Distillasi Surya, Solar Distillation
PDAM Blora Makin Kritis. Begitu pun tetangganya, PDAM Pati. Yang terakhir ini kena masalah lantaran privatisasi atau penswastaan. Namun saya yakin, tidak hanya dua PDAM itu yang bermasalah di wilayah "punuk unta" itu. Dari Semarang sampai Rembang, dari Jepara sampai Demak adalah "punuk unta" yang sulit air (kenyataannya, unta justru menyimpan air di punuknya). Sejak dulu pantura begitu. Secara hidrogeologis, daerah kelahiran R. A. Kartini itu memang kering dan sudah suratan takdir. Namun, takdir yang ini bisa diubah dengan kekuatan ilmu dan teknologi.

SOAL UNTUK DIKERJAKAN >>
1 – Menurut kutipan teks tentang kesulitan air di pantura, apa penyebab masalah yang menimpa PDAM Pati?
2 – Teruskan kutipan teks tentang kesulitan air di pantura dari kalimat terakhirnya.

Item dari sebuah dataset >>
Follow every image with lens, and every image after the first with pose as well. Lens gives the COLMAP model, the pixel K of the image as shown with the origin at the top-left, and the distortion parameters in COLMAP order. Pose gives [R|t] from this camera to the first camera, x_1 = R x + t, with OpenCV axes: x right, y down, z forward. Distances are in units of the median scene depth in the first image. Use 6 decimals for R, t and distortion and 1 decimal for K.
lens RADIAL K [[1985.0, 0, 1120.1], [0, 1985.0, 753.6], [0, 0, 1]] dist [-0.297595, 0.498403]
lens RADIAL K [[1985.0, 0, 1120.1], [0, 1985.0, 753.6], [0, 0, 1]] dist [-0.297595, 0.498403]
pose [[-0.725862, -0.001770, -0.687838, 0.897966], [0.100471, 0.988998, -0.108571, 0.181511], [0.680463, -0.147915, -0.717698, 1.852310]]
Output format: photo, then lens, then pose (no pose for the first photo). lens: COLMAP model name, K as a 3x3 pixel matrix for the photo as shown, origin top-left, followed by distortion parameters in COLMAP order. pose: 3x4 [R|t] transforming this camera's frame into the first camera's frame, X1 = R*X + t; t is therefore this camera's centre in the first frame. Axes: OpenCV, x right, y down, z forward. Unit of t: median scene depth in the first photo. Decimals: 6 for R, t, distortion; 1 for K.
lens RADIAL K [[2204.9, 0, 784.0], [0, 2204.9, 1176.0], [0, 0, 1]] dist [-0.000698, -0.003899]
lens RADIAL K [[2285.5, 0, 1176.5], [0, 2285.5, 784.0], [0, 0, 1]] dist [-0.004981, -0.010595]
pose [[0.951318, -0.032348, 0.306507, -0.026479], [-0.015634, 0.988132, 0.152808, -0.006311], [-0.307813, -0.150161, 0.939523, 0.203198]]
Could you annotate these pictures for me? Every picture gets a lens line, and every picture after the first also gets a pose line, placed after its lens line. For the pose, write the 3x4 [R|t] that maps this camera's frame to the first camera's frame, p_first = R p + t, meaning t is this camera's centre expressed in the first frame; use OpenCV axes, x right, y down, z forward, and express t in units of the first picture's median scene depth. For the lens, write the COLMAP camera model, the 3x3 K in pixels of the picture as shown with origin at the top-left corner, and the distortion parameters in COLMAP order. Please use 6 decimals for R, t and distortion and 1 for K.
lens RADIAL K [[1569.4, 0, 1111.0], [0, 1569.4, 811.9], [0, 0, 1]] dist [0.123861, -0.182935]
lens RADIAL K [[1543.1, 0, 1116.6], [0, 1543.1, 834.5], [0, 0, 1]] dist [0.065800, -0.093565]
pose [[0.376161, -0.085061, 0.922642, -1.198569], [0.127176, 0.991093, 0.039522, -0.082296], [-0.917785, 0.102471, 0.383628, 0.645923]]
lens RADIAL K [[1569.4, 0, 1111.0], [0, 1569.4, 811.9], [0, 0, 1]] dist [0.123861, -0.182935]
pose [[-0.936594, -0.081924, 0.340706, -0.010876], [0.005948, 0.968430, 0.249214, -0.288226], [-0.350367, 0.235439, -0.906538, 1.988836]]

JAWABAN PER TUGAS >>
1 – Privatisasi atau penswastaan.

2 –
Begitu juga daerah Yogyakarta selatan, Sumbawa, Nusa Tenggara Timur, dan Nusa Penida di Bali. Di daerah lain pun seperti Indramayu di Jawa Barat, Madura di Jawa Timur ditimpa masalah serupa. Di Sumatera bagian selatan dan di Riau ada daerahnya yang sulit air karena air permukaannya menjadi payau. Di Kalimantan Barat juga sama. Lantas, tidakkah ada cara agar masyarakat di daerah tersebut bisa mendapatkan air bersih. Adakah upaya pemerintah untuk menyelesaikan masalah ini? Apakah upaya itu hanya sesaat, sporadis dan terkesan dipolitisir untuk kepentingan pejabat saja? Dengan kata lain, memanfaatkan kesulitan rakyat untuk meraih simpati?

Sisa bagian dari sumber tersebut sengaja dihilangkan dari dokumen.